[XML-SIG] Weirdness (bug?) with smart_len (wasRe: Issues with Unicode type)

Thomas B. Passin tpassin@comcast.net
Wed, 25 Sep 2002 09:15:58 -0400


I can confirm this behavior - tested on Win2000 with Python 2.2.  But if the
same code is all in one module in does not fail on the repeated attempts,
only when the function def is imported from another model as Eric has it.

Eric is also right about the .pyc (and .pyo which I also tried) - if you
delete it the next one execution succeeds.
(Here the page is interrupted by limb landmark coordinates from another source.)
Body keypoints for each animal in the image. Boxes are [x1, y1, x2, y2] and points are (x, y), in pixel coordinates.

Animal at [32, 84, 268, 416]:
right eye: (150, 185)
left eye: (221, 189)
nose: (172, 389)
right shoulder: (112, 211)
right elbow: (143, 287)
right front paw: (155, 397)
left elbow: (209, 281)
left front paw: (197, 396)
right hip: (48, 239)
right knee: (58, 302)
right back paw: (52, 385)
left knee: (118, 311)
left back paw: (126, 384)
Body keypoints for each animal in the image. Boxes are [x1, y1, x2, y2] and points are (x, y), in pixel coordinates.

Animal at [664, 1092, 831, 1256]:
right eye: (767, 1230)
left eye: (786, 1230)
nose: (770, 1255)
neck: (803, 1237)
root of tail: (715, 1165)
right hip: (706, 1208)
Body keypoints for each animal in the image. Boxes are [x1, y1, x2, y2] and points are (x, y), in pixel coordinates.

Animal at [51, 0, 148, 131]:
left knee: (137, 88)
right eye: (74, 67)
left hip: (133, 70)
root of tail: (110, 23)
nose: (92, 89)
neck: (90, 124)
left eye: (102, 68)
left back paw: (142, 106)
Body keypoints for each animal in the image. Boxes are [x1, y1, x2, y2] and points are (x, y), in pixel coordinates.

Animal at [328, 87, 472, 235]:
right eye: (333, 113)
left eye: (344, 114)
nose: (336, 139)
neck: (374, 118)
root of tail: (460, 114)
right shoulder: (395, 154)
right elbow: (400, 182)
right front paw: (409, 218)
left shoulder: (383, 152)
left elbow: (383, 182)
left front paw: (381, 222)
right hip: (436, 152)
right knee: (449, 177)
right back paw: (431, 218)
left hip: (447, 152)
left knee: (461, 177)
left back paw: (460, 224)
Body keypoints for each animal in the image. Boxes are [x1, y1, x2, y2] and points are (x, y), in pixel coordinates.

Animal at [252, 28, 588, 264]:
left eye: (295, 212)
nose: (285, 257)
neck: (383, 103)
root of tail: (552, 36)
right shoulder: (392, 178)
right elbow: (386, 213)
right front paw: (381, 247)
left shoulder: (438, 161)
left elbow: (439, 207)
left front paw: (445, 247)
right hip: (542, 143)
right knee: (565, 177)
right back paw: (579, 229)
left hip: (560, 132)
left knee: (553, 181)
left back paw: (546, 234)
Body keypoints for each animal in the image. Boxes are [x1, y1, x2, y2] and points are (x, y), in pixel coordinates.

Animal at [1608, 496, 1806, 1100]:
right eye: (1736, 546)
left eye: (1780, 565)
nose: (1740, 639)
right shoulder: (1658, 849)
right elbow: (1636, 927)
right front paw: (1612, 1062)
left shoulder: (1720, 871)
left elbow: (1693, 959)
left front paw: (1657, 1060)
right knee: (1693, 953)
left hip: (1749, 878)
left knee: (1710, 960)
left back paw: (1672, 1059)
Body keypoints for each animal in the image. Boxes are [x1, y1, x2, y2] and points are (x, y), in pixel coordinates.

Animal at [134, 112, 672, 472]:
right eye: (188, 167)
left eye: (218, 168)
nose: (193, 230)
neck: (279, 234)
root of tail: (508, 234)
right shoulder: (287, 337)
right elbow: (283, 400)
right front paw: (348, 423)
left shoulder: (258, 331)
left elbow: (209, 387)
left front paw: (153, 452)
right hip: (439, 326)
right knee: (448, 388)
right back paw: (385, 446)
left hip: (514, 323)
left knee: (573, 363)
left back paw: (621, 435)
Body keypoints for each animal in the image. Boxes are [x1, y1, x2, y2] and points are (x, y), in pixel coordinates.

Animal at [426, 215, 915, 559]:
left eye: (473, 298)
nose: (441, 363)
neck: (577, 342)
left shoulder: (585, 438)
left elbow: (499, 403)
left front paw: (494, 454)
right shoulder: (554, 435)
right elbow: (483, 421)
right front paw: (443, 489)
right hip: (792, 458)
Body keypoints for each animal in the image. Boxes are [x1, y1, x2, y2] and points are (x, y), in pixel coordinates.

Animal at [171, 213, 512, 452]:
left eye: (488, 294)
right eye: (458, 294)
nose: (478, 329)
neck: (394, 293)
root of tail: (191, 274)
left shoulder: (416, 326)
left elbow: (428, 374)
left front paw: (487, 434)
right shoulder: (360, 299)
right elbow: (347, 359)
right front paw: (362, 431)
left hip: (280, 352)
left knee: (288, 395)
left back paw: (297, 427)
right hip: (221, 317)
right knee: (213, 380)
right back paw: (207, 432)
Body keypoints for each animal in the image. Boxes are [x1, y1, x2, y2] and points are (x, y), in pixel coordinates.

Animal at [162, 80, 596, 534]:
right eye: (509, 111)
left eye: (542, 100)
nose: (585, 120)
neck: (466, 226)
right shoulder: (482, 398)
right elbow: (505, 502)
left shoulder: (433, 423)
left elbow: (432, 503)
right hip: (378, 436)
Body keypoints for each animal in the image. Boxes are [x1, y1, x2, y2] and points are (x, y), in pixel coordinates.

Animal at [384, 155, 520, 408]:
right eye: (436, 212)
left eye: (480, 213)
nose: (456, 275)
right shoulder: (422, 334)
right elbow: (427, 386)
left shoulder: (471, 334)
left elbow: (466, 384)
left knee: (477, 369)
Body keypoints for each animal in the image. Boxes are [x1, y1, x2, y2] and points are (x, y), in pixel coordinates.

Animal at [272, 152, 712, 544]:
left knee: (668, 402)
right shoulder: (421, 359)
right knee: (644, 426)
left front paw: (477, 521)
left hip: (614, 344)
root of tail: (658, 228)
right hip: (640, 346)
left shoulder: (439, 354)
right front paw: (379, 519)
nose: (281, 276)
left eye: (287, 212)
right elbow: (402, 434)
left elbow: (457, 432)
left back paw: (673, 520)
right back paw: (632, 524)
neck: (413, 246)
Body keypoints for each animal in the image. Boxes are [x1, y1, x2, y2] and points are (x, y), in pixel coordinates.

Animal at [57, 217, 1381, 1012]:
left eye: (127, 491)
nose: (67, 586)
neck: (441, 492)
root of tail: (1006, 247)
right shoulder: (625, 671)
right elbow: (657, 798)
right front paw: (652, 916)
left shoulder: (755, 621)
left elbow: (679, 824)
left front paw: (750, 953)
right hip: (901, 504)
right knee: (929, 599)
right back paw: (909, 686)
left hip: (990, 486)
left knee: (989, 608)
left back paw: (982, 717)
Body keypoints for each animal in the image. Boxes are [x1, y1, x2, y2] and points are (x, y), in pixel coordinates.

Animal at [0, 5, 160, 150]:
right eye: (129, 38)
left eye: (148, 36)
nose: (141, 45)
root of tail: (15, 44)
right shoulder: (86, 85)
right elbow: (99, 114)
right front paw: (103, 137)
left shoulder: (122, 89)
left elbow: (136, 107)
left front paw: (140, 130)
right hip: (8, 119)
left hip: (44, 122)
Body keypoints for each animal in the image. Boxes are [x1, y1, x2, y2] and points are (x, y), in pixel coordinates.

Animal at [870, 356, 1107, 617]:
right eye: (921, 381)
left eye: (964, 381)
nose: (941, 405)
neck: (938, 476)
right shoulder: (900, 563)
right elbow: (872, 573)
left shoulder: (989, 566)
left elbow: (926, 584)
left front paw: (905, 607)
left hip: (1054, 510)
Furthermore, it is specifically the regular expression that does it, not its
being called in the function.  This is easy to show -  if you change the
code so that it is not used, the failure does not happen:

import re

#SP_PAT = re.compile(u"[\uD800-\uDBFF][\uDC00-\uDFFF]")

def smart_len(u):
    #sp_count = len(SP_PAT.findall(u))
    return 0
   # return len(u) - sp_count

Now just uncomment the SP_PAT line - leaving it still unused - and presto!
The failure returns.

Now that is really strange!  Hope someone who knows Python really well can
explain this and help get it fixed.

Cheers,

Tom P

[Eric van der Vlist]
[[
I am trying to use this when python is compiled with ucs2, but I am
seeing a weird behavior when using this function: it seems that it can't
stand being compiled as a .pyc!

I have:

test.py:
#!/usr/bin/env python
import Smart_len

print Smart_len.smart_len(u'\U00010800')

and Smart_len.py:

import re

SP_PAT = re.compile(u"[\uD800-\uDBFF][\uDC00-\uDFFF]")

def smart_len(u):
sp_count = len(SP_PAT.findall(u))
return len(u) - sp_count

It's working the 1st time (or when I remove Smart_len.pyc) but fails
after the second execution:

]]